→ **Questions**
1) Print the part of the blog post about the bus stop encounter starting with "I told the guy" and going on through "and he did.".
2) In the blog post about the bus stop encounter, what is the name of Nick's wife?
3) Go on with the blog post about the bus stop encounter from the point where it stops.

→ **Selected passage**
☆ ☆ ☆ ☆

TheRebelution.com: The Modesty Survey

Thursday, June 18, 2009

Yeah, Keep on Praying

So Karen Stofer prayed for me during Mission Minded, Tuesday evening, and...the Lord responded.

As I was bicycling home, I crossed the street because of the light change at Wal-Mart (I didn't want to stop, and crossing put me on the other side of the street, closer to home, without needing to watch traffic), and, passing the bus stop, I saw a man to whom I had given a Gospel tract the day before. I didn't know why the Lord told me to do this, but I felt led to give him another one, which I usually don't do (unless it's Everett Battle, who definitely needs prayer--and I haven't seen him in a long time, so that bothers me; Everett is the wild-haired black man who has enough mental issues that he threatened people at Calvary Chapel, even though we had done everything possible to help him; he is suspected to be demon-possessed).

He remembered getting the tract from me, told me that his name was Nick, and his wife, whom he was having to stand at the Wal-Mart light to beg, is named Lauren. He was drunk and drinking some more, and he was riled up. I asked him why, and he told me that one of the two guys in the bus shelter with him, who had now walked away, had beaten and raped his wife while he (Nick) was spending a year in prison last year. Wow. You know, I hear about people not wanting homeless people around, but I never really paid a lot of attention as to why.

Suddenly, Nick looked over to where Lauren was standing, and that guy was walking with her toward Wal-Mart. Uh-oh. Nick started running, and I turned my bicycle around and followed. I had to go up that little exit ramp for the gas station (wrong way, I know), because I could not have jumped the curb (I'm not that accomplished, I just ride), and I knew I had to hurry, because Nick was out for blood--and who could blame him?

Turns out the guy had told Lauren that Nick had said for him and her to go get a beer together. Nick, understandably, was furious, recognizing that the guy was setting another trap for her. He was punching at him and actually landed a couple blows to the man's face. I only stopped him because I knew that Nick would get arrested. But it was scary standing up to a drunk, angry man and telling him to back off. I was trusting the Lord and the fact that our conversation had gone well before (even though I was rather straight with him about his need to repent).

I told the guy to walk away, but he kept sticking around, drawing Nick's ire even more. I told Nick that I would handle it, once the man finally retreated to the main parking lot, and told Nick to return to Lauren. I told the man that I would call the cops if he didn't leave right away. He told me that he had been trying to. HA!! So, why on earth was he just standing on the other side of the pump after Nick had walloped him? I told him to stop lying and walk, and he did.

☆ ☆ ☆ ☆

→ **Given data**
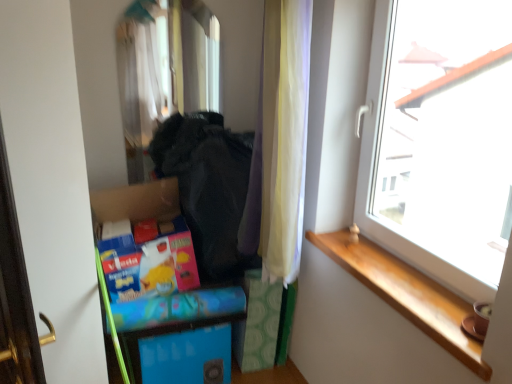
Identify the location of vacant region above wooden at right (from a real-world perspective). Image resolution: width=512 pixels, height=384 pixels. click(x=385, y=273).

☆ ☆ ☆ ☆

→ **Responses to the exercise**
1)
I told the guy to walk away, but he kept sticking around, drawing Nick's ire even more. I told Nick that I would handle it, once the man finally retreated to the main parking lot, and told Nick to return to Lauren. I told the man that I would call the cops if he didn't leave right away. He told me that he had been trying to. HA!! So, why on earth was he just standing on the other side of the pump after Nick had walloped him? I told him to stop lying and walk, and he did.

2) Lauren

3)
Back at the bus stop, I pressed Nick to repent, telling him that his willful continuance in sin was putting Lauren in danger (which is the truth, though his own soul should be good enough reason to repent). He downed the rest of his beer and rejoined her over by the light. Please pray for them all.

Then, after getting home and going to bed, I heard my neighbor Dave coming home. He had told me last week that he had quit drinking and drugs cold turkey and that he was going through painful withdrawal, and there was plenty of evidence to back it up (he was more aware of his surroundings, and his face was clearer). But now he was with a friend and rejoicing about how the bottle in his hand was "9% alcohol" and how it took a lot of beers for him to get drunk (um, not if you are human, and certainly not if you have given your body a chance to clear itself of all that poison). I wrestled with what to do. Dave has called on me for help many times, asking for money (which I have never given him), wanting to talk (sometimes I can do that), or needing to use my phone (because the idiots he hangs out with steal his cell time after time; I have let him whenever I've been home, as long as I can reasonably deduce that he is not using it to buy more drugs), and he had told me that he was really determined to quit. And now this.

I didn't struggle long. I got up, got dressed, put my sandals on, went outside, and knocked on his door.

"Who the ----- is it?"

"It's Joshua."

"Oh. ...Hey man, what's up?"

"Are you drinking again?"

"Yeah, a little bit."

"A little bit?"

"Yeah" (Nervous laughter)

"It's not funny." (stern look)

"I know. But he's a good friend, and he's goes to college--"

"He's not a good friend if he's getting you back into alcohol--he's a jerk!" And I walked away.

And, yes, his friend heard what I said, but he was probably too busy drinking away and watching TV to care. These are the kinds of people that Dave has surrounded himself with, and they drag him down everytime. It is patently painful to watch, but Dave won't get rid of them. He doesn't have a job, so he always wants to just hang out, but I can't afford to do that, not if I want to get paid!

Dave did ask me not to "be that way" as I walked off, but I can't take it anymore. I'm tired of him letting his so-called friends get the best of him and then crying to his mom on my phone because his is gone.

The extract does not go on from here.